Today was the day I was to see my orthopedic doctor regarding future knee replacement surgery and possibly other treatments. I was nervous and anxious. I was already having a seriously shitty day. I had such severe pain in my left knee, that I cried when I walked. Sit down, you say? I had things to do that don’t get done unless I do them. I had my routine pet chores to do: feeding and watering, cleaning litter boxes. I had to do them before my appointment and I couldn’t just sit down and wait for the pain to pass. (At least I hoped it would pass!) It did pass, hours later while at the doctor’s office.

For the last 10 years, I had been struggling to find the help I need. I hit roadblocks and doctors with a God Complex continually. My new primary care doctor hooked me up with this orthopedic doctor and I have been slowly gaining hope. I’ve been optimistic but cautious. I don’t want to get my hopes up like I had so many times before. I’ve seen this doc a couple of times before. She gave me information and guidance, which I never got before in the 10 years dealing with Cox doctors. I was still worried that she would tell me the same things she had told me before.

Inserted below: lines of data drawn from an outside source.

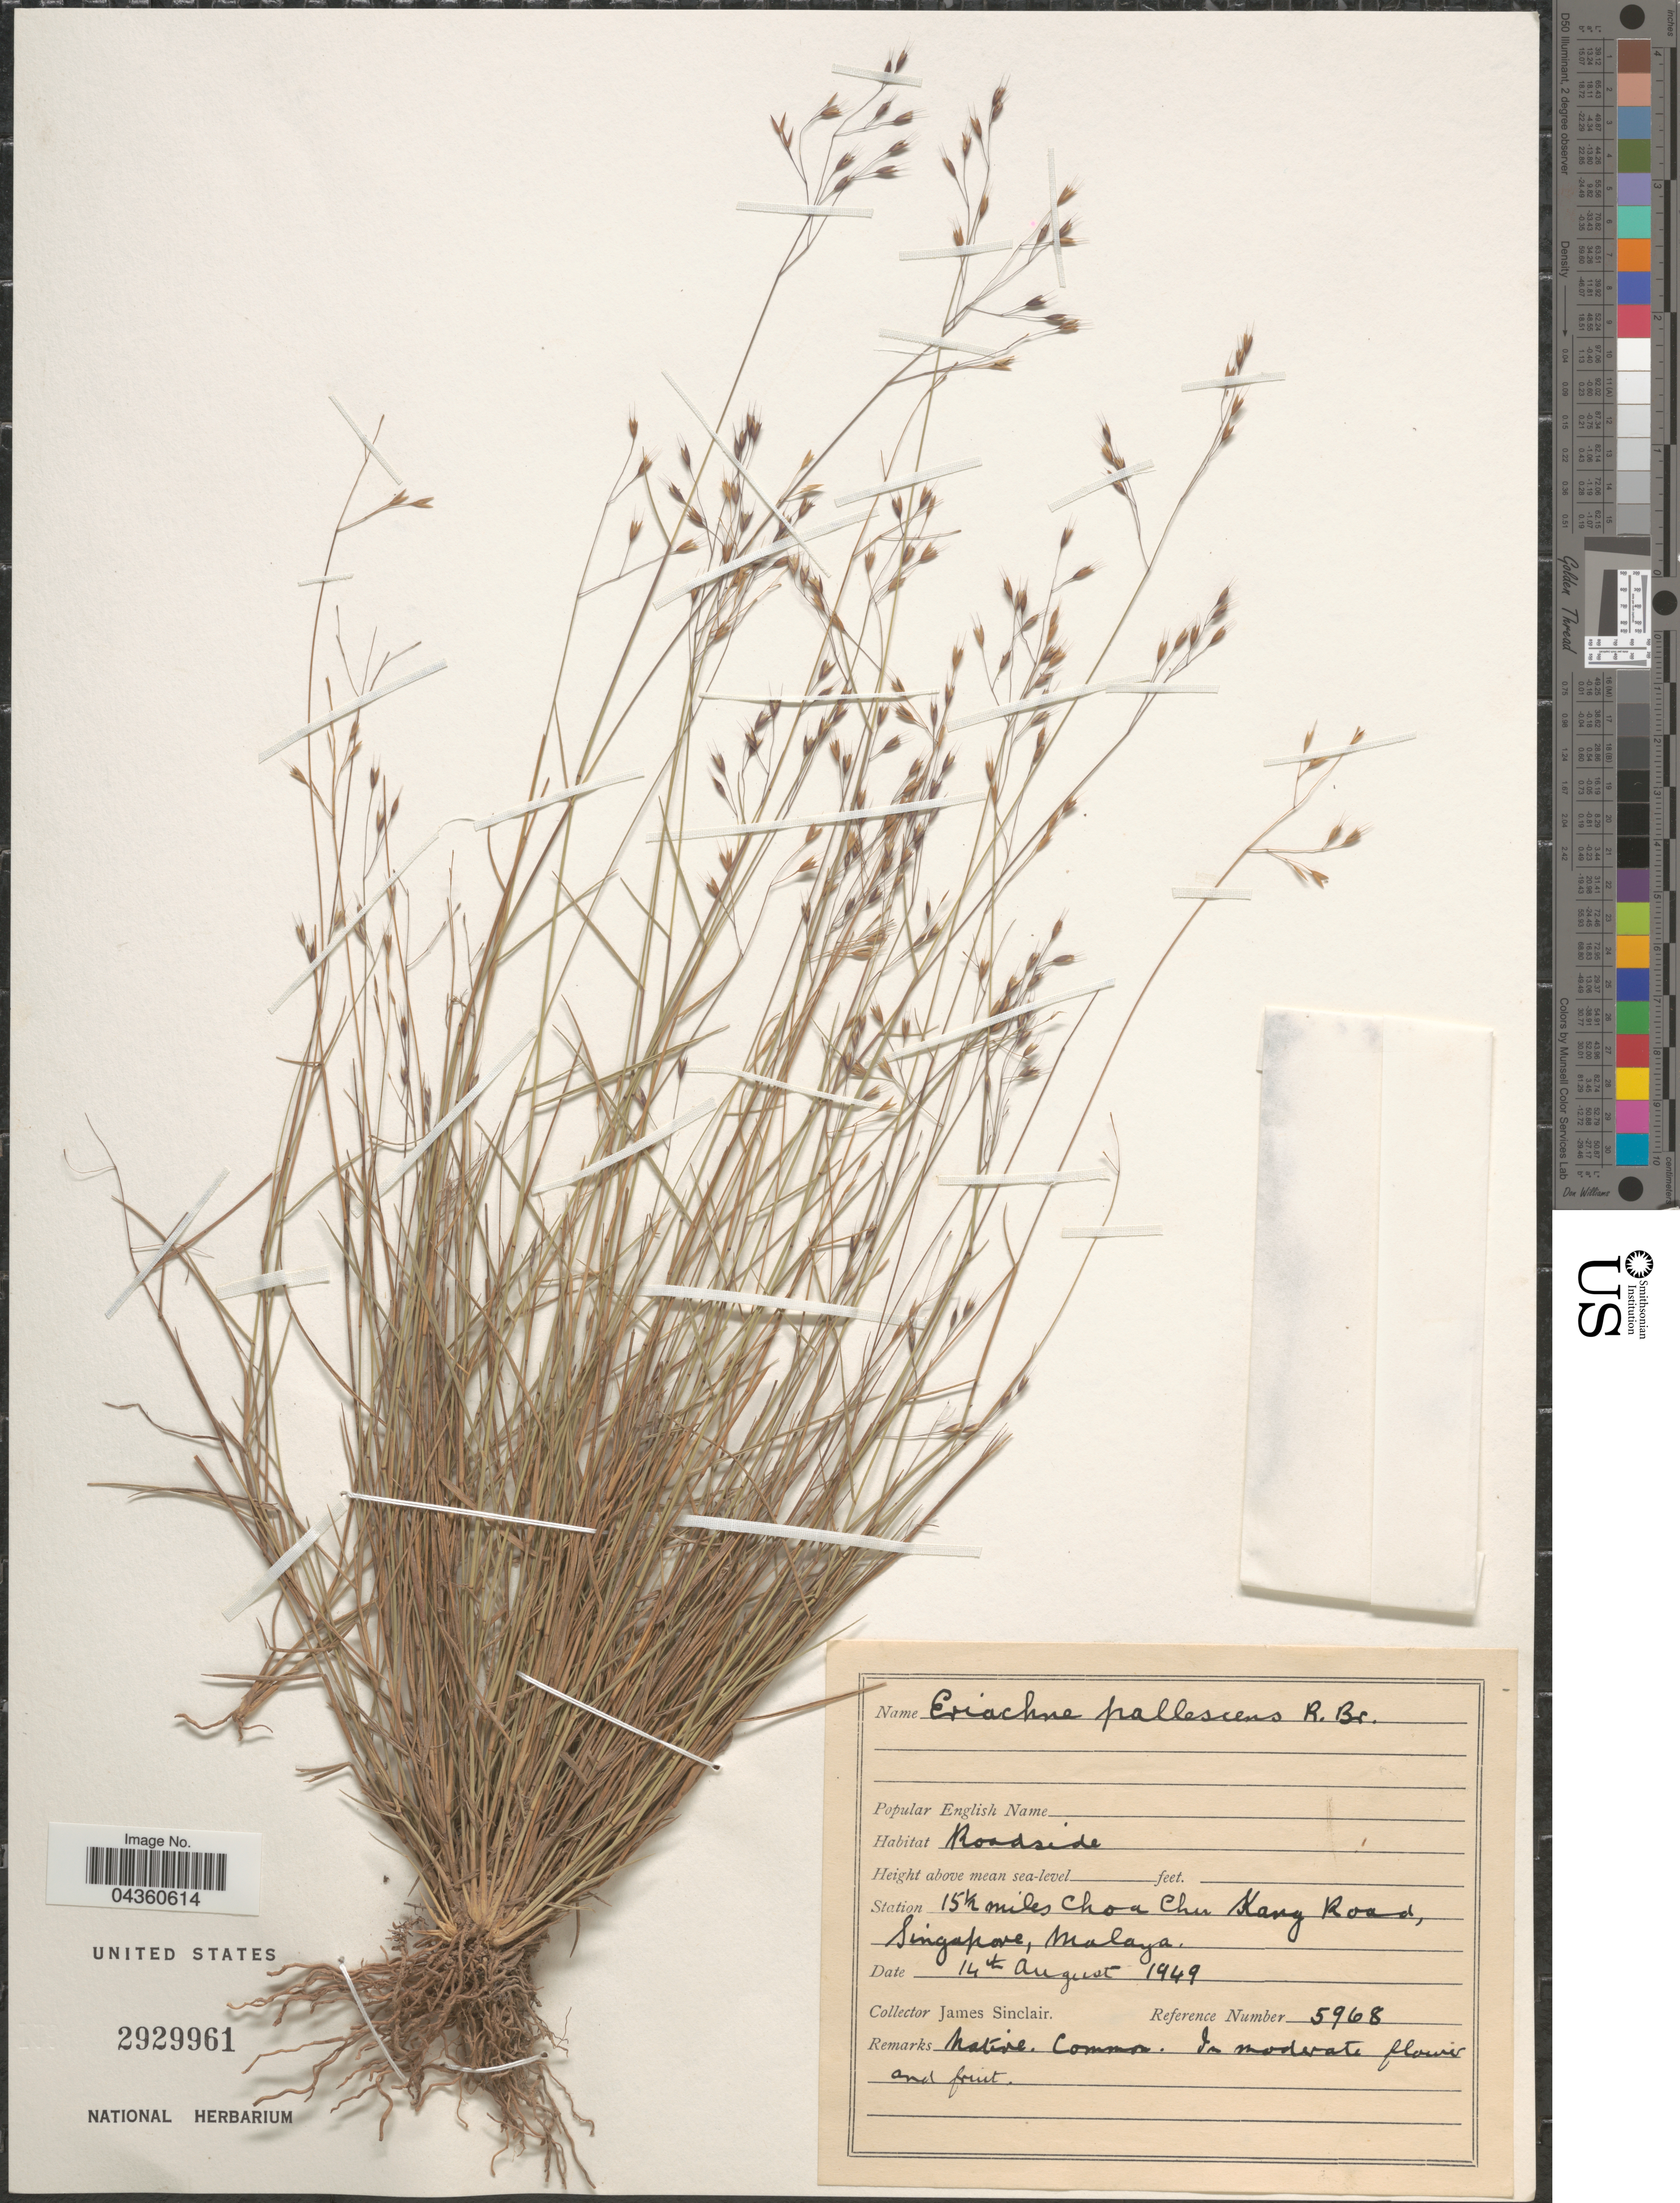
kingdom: Plantae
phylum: Tracheophyta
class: Liliopsida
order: Poales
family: Poaceae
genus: Eriachne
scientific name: Eriachne pallescens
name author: R. Br.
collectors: J. Sinclair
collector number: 5968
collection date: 1949-08-14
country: Singapore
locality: Station 15½ miles Choa Chu Kang Road, Malaya.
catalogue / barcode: US 2929961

She did, but she didn’t. My primary doc had ordered an MRI when she found out I had been using a walker. She said, “You’re too young to be using a walker!” The ortho doc looked at the written report on the MRI. She told me that while it’s very bad, it’s just not a good idea to do knee replacement surgery in my present condition. This time, it wasn’t so imperative that I lose more weight. I was encouraged to do so, however. “Even if it’s just 20 more pounds,” she said. (I have actually gained 6 lbs. since I last saw her. Oops.) The problem is more that my leg muscles are too weak. And since my insurance won’t pay for physical therapy, I would be in for a long, hard fight to recover from surgery. I understand that completely. I don’t want to have a long, hard recovery either, but I told her that I’m not too worried about that because I’m the kind of person who will fight with all I’ve got IF I see a light at the end of the tunnel. I told her, “Right now, all I see is darkness.”

We discussed another round of injections, this time with the second choice since the first choice didn’t help in April. I can get the injections in October. I hope they will help. Maybe by then I will have lost more weight and gained more strength in my legs. Her in-office PT guy gave me more exercises to try since the last batch caused me so much pain.

I’m going to try. That’s all I can do. I just hope I can lose more weight and strengthen my leg muscles before I am permanently dependent on the wheelchair. (I’m pretty stubborn though, so if I can walk even just a little, I WILL.) 

So there IS a faint light at the end of the tunnel! Small steps. Ok, tiny steps. But I’ll get there. I’m hoping that by mid-2018 I will have that surgery scheduled!